Heeft je wetenschappelijk onderzoek naar de werking van het onbewuste je kijk op menselijk handelen veranderd?

‘Ik geloof dat ik milder ben geworden in mijn oordeel over het gedrag van anderen en mijzelf. Dat je alles in de hand hebt is een fabeltje. Die kennis is een lesje in bescheidenheid.'

In je college haal je het voorbeeld aan van verkiezingen waarbij de kiezers onbewust de meeste voorkeur hebben voor één bepaalde kandidaat op basis van uiterlijke kenmerken. Dat kun je doortrekken naar situaties als het bepalen van voorkeur voor sollicitanten, het samenstellen van een team, of iemand promotie geven. Kun je op basis daarvan zeggen dat organisaties veel meer draaien op basis van onbewust handelen dan bewust gestuurd gedrag?

‘In het algemeen realiseren organisaties zich te weinig dat het onbewuste zo invloedrijk is. Maar het valt me wel op dat er steeds meer organisaties komen die open staan voor deze ideeën.  En ze willen ook iets doen met deze kennis. Op allerlei andere punten zijn deze ideeën nog niet doorgedrongen. In de voorlichting bijvoorbeeld. Die gaat nog steeds uit van het idee dat je mensen ergens bewust van moet maken om gedragsverandering te krijgen. Dat klopt niet. Bewustmaken leidt niet tot ander gedrag. Dat is een naïeve gedachte. Als organisaties deze kennis wel zouden toepassen, zouden ze denk ik effectiever kunnen worden.  

Uit de theorie die je verkondigt, komt een wat ontnuchterend mensbeeld naar voren. We zijn helemaal niet ‘Die God in het diepst van onze gedachten' (naar de beroemde dichter Willem Kloos). Het lijkt er eerder op dat we op zijn best intelligente apen zijn. Krijg je dat wel eens voor je voeten geworpen?

‘ja, maar er zijn meer recente en minder recente wetenschappers geweest die deze theorie al eerder verkondigden. Denk aan Darwin. Het probleem zit hem toch bij de mensen die er een Willem Kloos-achtige mensbeeld op na houden. Dat wil niet zeggen dat ik niet ook vind dat mensen een prachtig werkende franje hebben in de vorm van het bewustzijn. Ook binnen de wetenschap zelf zijn er veel mensen die bang zijn dat Kloos-achtige beeld te verliezen. Sterker, daar zijn meer tegenstanders van mijn ideeën dan erbuiten. Van buiten de wetenschap krijg ik juist veel positieve reacties.

Welke doorbraken verwacht je de komende jaren in het onderzoek naar de invloed van het onbewuste op ons handelen?

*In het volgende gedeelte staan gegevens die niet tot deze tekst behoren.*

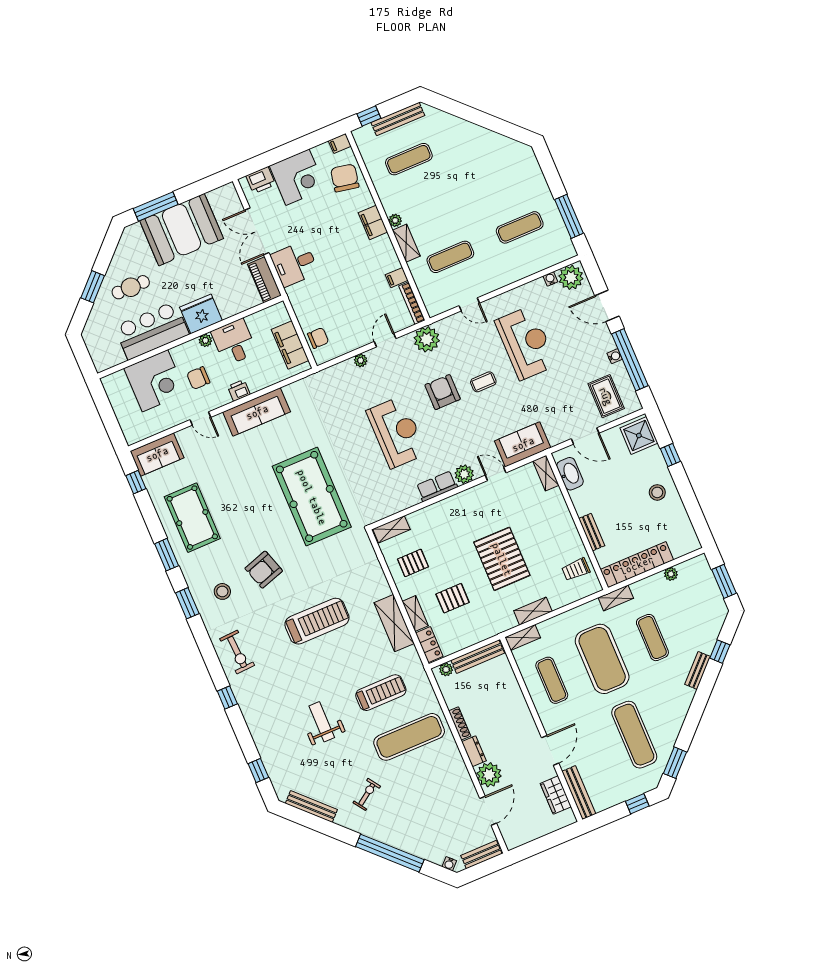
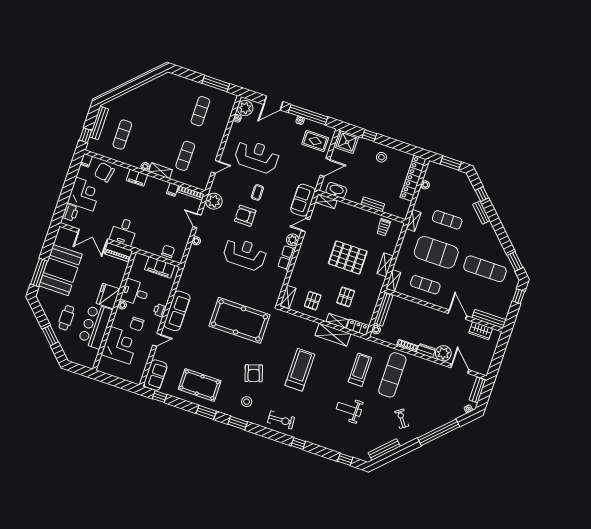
locker: (637, 565) -> (413, 178), moved

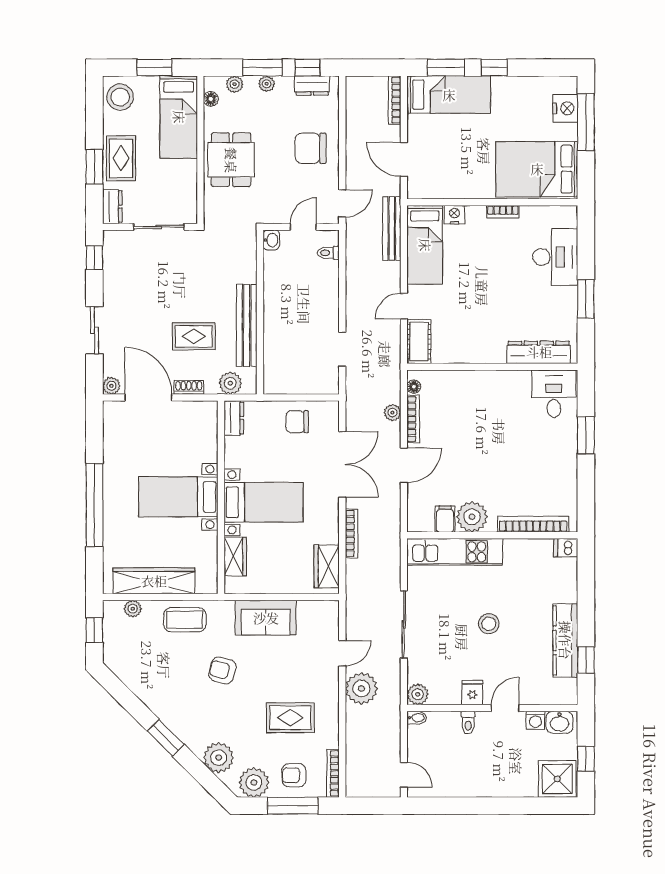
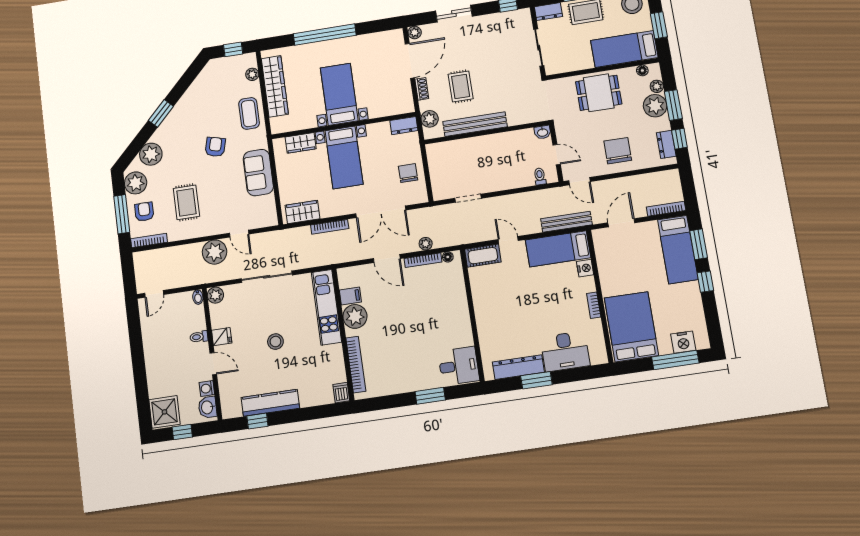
plant: (267, 84) -> (655, 106), width x1.87, depth x1.87
dresser: (539, 352) -> (518, 367), moved, turned -90

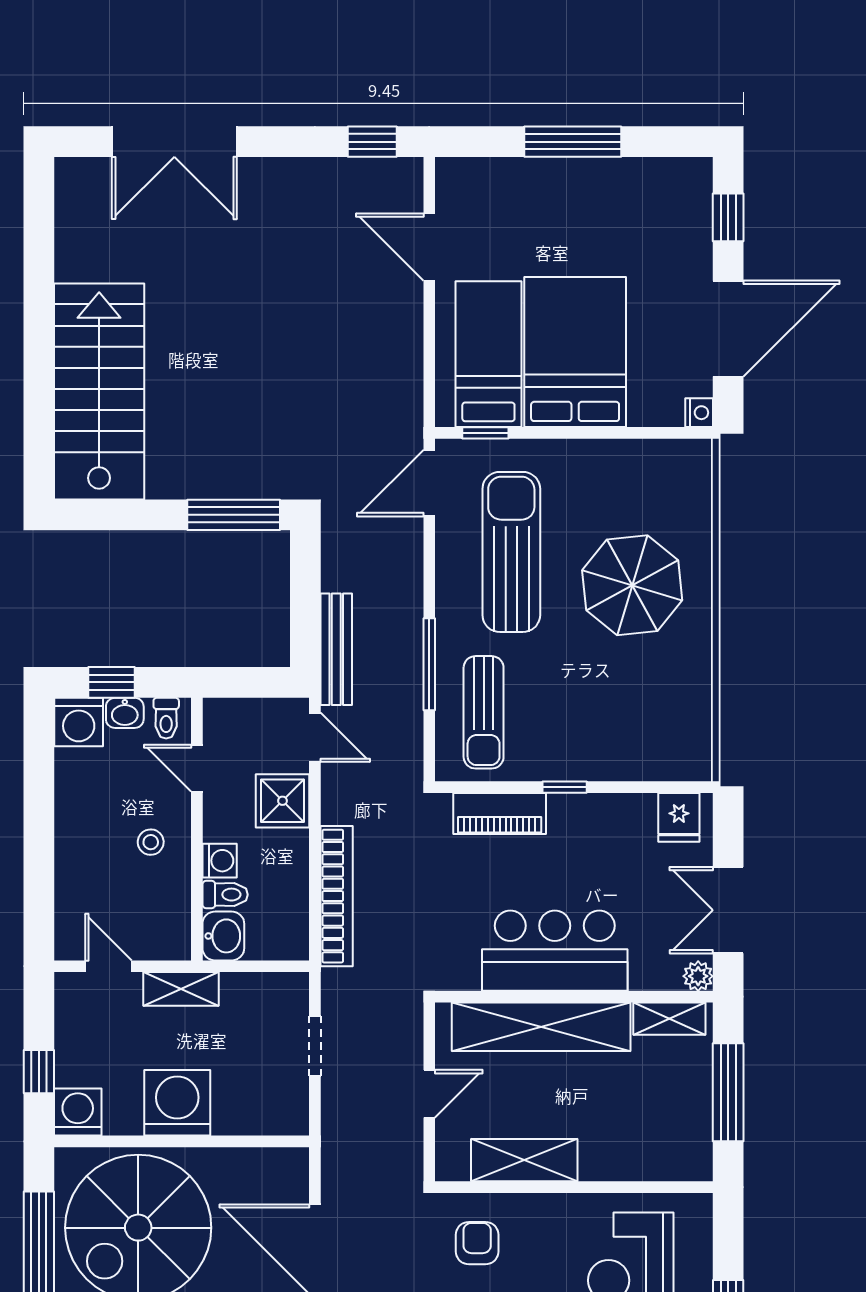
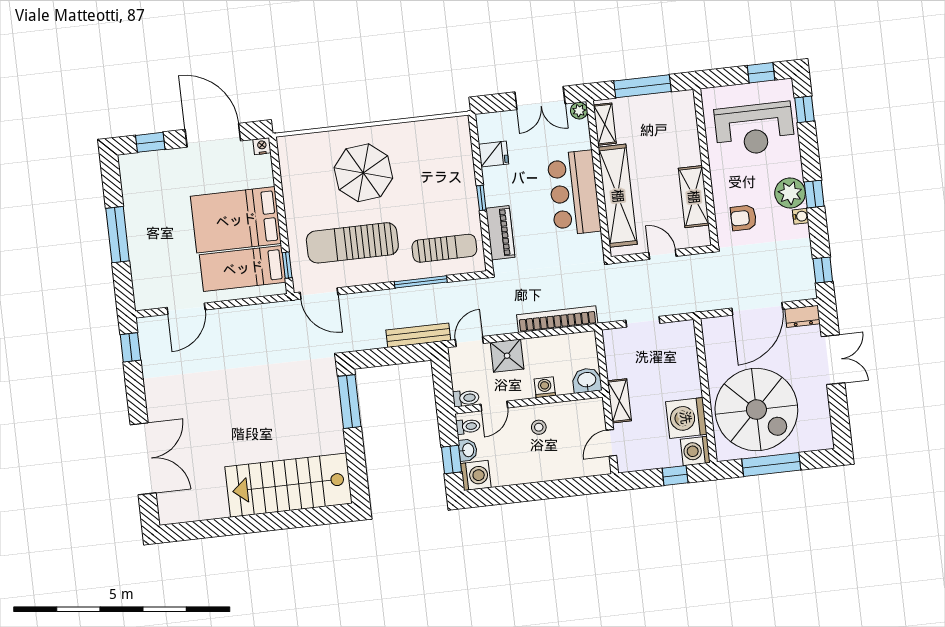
fridge: (679, 817) -> (494, 154), moved
toilet: (225, 895) -> (466, 398), moved, turned 90
washing machine: (177, 1103) -> (686, 418), moved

‘Een van de grote mysteries is wat nu precies de functie is van het bewustzijn. De zogenaamde epi-fenomenologie gaat ervan uit dat het bewustzijn een volkomen nutteloos bijproduct is van de hersenprocessen. Mij fascineert de vraag hoe chemische processen er voor kunnen zorgen dat wij zoiets als een subjectief bewustzijn ervaren. Mijn idee is dat het bewustzijn de manier is waarop verschillende onbewuste modules met elkaar communiceren. En dat gebeurt op een centrale plek, een soort van dorpsplein waar iedereen het kan zien. Dat ervaren we als bewustzijn. Hopelijk krijgen we daar ooit volledige duidelijkheid over. Maar dat zal ik niet meer meemaken denk ik.'

Hoe zou je als leidinggevende beter gebruik kunnen maken van de kennis over de invloed van het onbewuste?

‘Dat zit hem vooral in de procedures om te beslissen. Daarin zou je ‘het nachtje slapen' moeten inbouwen. Leden van een groep die gezamenlijk een besluit moeten nemen zouden er goed aan doen eerst onafhankelijk van elkaar na te denken om daarna pas een beslissing te nemen. Want mensen die samen gaan napraten, beïnvloeden elkaar onderling, en niet in positieve zin. Als wij in mijn onderzoeksgroep nieuwe medewerkers aannemen, gaat de sollicitatiecommissie na de gesprekken zo snel mogelijk uit elkaar en tilt de eigenlijke beslissing over het weekend heen. Dat leidt tot een beter eindoordeel. Verder moet je voorkomen dat je te laat begint aan het voorbereiden van een beslissing. Je moet ruim voor de deadline kennis nemen van het te nemen besluit. Dit om het onbewuste voldoende gelegenheid te geven ermee aan de slag te gaan. Dus: neem beslissingen later, of begin er eerder aan. Je moet eerst je huiswerk doen en de rest aan je onbewuste overlaten. Hoe dat werkt leg ik uit tijdens mijn college in Psychologie voor Managers. 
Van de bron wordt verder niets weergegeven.